PASSAGE SHOWN: Begin

IN GRIEF they will gather, in the garden of memorial, to pay tribute to those they cared for so dearly, to mark Remembrance Day 2021.
Sub-branch president of the Vietnam Veteran's Association of Bendigo, Paul Penno, said universal feelings of loss, sadness and pride united people and drew them to the annual service.
He will speak at this year's event in at the Havilah Road Memorial Garden at the Bendigo RSL Club.
He will reflect on the history of Remembrance Day and his own family history.
"It's a story of war and loss which will be very similar to many people attending the service,'' he said.
"The people who will attend will be there because they are experiencing sadness and grief."
Elder generations of Mr Penno's family had served in World Wars and carried the mental scars that came with it.
His great-uncle served in World War I and his father in World War II.
"When my turn came to war and I was conscripted and sent to Vietnam,'' he said.
"He (my father) made it clear he was vehemently opposed to war and insisted that I refuse to go.
"The fact that I served in Vietnam I believe created a division between us that was never talked about or resolved.
"On reflection I have no doubt that his objection to my participation in war was largely affected by the loss of his uncle Phil Allen and his relationship with his surviving uncle Hughie Allen was a significant factor driving him to challenge my decision to serve in Vietnam."

PASSAGE SHOWN: End
RECORDED INFORMATION: Begin

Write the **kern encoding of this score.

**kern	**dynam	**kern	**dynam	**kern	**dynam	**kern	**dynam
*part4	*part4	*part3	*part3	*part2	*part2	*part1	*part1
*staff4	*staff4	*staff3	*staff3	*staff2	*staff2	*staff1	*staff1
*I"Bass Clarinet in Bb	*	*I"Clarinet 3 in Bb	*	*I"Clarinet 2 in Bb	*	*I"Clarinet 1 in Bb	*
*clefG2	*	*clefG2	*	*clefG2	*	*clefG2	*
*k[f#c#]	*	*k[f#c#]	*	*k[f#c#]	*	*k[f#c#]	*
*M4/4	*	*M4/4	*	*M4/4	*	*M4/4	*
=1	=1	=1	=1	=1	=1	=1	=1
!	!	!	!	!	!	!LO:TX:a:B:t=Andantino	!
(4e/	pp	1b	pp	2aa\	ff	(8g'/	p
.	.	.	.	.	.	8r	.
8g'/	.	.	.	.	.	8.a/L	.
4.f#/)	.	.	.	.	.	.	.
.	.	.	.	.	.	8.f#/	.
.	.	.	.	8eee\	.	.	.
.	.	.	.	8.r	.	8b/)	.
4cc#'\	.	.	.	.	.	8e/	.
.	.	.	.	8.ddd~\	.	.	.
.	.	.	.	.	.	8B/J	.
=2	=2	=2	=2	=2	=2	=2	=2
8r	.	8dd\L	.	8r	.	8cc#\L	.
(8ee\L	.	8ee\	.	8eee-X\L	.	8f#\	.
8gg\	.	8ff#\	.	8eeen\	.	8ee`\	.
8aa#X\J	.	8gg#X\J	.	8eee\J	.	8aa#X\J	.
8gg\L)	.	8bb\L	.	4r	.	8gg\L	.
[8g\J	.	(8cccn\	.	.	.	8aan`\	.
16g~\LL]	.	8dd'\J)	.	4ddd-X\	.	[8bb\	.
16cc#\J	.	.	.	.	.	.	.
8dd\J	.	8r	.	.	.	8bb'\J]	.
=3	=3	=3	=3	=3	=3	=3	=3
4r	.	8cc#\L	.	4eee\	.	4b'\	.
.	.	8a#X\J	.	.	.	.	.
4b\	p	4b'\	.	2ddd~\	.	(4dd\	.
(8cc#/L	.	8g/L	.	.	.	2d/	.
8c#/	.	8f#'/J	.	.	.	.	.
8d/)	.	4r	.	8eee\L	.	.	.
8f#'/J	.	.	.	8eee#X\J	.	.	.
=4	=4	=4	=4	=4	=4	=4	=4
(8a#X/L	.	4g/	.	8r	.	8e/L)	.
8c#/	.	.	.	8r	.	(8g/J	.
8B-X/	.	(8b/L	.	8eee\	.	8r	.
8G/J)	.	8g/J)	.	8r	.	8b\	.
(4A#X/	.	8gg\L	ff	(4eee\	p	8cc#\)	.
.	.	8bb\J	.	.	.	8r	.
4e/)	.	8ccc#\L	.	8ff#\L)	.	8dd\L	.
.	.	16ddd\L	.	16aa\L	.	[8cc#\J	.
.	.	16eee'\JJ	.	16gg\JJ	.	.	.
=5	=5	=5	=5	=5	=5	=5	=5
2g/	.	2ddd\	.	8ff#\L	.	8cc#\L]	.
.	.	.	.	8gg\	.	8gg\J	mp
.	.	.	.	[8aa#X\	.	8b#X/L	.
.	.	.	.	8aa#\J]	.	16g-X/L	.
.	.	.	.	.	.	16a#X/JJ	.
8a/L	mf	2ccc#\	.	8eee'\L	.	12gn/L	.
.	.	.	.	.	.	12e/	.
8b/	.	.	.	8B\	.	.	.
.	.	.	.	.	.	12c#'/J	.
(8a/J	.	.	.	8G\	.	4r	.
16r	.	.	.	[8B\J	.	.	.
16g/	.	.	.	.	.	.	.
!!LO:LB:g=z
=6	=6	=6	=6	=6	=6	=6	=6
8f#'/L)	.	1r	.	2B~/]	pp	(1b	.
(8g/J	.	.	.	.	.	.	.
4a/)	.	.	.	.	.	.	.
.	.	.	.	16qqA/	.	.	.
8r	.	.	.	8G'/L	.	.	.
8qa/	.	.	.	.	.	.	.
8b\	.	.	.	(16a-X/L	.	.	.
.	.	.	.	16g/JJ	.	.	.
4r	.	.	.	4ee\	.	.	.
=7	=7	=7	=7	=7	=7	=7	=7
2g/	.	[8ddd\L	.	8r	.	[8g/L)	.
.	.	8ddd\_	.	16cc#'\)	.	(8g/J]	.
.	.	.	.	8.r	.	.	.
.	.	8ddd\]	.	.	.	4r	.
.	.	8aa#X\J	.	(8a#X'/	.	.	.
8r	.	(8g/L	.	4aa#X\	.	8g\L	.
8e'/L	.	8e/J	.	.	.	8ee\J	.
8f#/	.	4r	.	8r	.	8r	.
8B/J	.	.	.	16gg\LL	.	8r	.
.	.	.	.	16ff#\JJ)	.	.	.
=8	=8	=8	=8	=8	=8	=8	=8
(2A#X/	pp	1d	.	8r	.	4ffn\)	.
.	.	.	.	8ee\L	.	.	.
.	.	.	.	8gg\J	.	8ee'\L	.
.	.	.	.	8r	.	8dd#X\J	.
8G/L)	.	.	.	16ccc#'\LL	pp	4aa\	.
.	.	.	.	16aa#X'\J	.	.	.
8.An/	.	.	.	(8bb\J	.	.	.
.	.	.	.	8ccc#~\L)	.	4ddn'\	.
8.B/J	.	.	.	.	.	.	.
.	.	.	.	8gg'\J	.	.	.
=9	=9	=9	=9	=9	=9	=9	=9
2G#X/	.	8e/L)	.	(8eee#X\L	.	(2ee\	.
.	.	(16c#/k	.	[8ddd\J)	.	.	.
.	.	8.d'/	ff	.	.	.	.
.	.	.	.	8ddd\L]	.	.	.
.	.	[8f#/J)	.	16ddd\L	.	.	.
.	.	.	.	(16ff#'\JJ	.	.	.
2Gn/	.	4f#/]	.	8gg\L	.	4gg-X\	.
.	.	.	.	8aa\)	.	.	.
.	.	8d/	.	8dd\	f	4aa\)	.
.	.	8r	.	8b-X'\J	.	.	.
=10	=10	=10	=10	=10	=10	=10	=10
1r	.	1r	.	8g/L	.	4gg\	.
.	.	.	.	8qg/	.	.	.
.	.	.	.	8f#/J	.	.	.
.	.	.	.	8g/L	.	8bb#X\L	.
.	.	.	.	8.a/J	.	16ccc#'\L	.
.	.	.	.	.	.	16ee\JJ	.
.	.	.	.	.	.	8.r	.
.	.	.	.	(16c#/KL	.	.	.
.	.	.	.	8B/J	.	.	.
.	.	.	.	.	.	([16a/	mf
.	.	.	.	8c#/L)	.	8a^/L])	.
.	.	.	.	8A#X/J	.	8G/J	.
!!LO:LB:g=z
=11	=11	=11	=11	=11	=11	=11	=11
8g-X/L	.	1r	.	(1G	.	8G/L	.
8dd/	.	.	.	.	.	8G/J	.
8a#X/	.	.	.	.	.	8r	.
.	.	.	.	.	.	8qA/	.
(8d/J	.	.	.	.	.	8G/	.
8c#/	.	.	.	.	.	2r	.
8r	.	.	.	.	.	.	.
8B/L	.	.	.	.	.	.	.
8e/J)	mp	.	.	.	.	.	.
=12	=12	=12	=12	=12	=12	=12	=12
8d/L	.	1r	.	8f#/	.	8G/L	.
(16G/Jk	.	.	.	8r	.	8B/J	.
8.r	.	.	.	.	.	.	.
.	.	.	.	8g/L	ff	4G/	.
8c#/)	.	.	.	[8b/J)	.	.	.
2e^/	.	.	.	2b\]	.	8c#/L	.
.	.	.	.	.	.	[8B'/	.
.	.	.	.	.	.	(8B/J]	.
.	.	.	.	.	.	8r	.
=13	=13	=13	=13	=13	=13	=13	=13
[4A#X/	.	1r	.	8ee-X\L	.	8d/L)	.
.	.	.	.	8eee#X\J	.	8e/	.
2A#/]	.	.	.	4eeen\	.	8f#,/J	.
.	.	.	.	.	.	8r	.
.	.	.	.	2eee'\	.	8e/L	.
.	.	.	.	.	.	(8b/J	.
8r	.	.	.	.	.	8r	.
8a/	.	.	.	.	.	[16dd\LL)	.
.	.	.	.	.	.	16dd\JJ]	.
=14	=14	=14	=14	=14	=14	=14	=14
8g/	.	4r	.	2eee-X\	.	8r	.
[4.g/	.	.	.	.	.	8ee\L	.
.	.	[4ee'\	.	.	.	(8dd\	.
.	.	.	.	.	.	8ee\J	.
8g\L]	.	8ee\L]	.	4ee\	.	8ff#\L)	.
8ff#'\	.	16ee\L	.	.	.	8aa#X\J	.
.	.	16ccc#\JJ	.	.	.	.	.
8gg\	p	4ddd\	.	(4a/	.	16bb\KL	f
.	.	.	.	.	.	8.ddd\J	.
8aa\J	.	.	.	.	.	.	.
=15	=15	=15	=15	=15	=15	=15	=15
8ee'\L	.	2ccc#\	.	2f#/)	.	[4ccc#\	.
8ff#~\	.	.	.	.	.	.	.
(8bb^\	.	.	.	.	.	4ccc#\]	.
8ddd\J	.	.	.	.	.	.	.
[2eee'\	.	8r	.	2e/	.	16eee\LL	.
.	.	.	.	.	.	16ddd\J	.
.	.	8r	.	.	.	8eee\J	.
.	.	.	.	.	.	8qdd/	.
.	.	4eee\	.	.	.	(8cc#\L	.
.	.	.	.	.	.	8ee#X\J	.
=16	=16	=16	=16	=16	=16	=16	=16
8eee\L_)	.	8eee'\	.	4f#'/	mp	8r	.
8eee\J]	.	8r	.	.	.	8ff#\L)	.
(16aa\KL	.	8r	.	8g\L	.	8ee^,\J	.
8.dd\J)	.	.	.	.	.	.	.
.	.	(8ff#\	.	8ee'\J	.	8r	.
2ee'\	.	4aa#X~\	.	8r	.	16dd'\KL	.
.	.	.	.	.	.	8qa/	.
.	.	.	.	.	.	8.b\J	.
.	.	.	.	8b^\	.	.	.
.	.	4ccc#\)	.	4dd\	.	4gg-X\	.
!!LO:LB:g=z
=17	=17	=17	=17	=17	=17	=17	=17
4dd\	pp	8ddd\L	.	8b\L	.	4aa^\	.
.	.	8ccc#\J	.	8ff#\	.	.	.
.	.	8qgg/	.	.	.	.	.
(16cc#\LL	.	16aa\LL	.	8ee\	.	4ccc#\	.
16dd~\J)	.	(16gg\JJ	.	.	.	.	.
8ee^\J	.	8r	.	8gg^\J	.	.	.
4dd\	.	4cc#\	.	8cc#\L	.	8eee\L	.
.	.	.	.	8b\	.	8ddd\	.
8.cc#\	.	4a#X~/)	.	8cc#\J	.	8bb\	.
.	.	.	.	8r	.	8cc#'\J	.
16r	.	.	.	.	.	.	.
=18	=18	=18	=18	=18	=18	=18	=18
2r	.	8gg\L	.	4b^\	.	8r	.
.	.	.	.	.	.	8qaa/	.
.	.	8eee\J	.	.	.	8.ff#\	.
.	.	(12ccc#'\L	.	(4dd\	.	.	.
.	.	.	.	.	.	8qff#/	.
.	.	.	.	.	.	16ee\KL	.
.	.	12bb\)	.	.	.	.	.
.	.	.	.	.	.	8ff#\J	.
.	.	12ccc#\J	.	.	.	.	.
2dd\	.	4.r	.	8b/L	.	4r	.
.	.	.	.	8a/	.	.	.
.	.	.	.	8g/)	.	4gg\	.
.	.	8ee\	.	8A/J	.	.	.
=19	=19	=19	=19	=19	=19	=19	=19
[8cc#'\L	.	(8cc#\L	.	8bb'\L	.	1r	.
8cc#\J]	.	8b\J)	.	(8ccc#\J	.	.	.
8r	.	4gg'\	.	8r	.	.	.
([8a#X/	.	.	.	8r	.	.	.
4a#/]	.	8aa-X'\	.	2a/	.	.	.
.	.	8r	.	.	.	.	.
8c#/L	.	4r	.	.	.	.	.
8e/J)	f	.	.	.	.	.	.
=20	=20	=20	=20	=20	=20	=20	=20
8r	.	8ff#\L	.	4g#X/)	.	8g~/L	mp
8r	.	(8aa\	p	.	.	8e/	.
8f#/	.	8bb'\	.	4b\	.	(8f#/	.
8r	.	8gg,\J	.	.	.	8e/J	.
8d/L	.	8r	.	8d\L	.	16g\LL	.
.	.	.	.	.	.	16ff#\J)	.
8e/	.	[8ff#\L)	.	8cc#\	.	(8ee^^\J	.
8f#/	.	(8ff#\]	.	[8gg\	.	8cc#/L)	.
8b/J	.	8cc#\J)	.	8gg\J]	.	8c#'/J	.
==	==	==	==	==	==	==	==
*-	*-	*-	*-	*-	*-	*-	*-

RECORDED INFORMATION: End

TASK INSTRUCTIONS >>
- 1) According to the Remembrance Day article, in which war did Paul Penno's great-uncle serve?
- 2) Transcribe the Remembrance Day article, from "Elder generations of" down to "about or resolved.".

COMPLETED EXERCISE >>
- 1) World War I.

- 2)
Elder generations of Mr Penno's family had served in World Wars and carried the mental scars that came with it.
His great-uncle served in World War I and his father in World War II.
"When my turn came to war and I was conscripted and sent to Vietnam,'' he said.
"He (my father) made it clear he was vehemently opposed to war and insisted that I refuse to go.
"The fact that I served in Vietnam I believe created a division between us that was never talked about or resolved.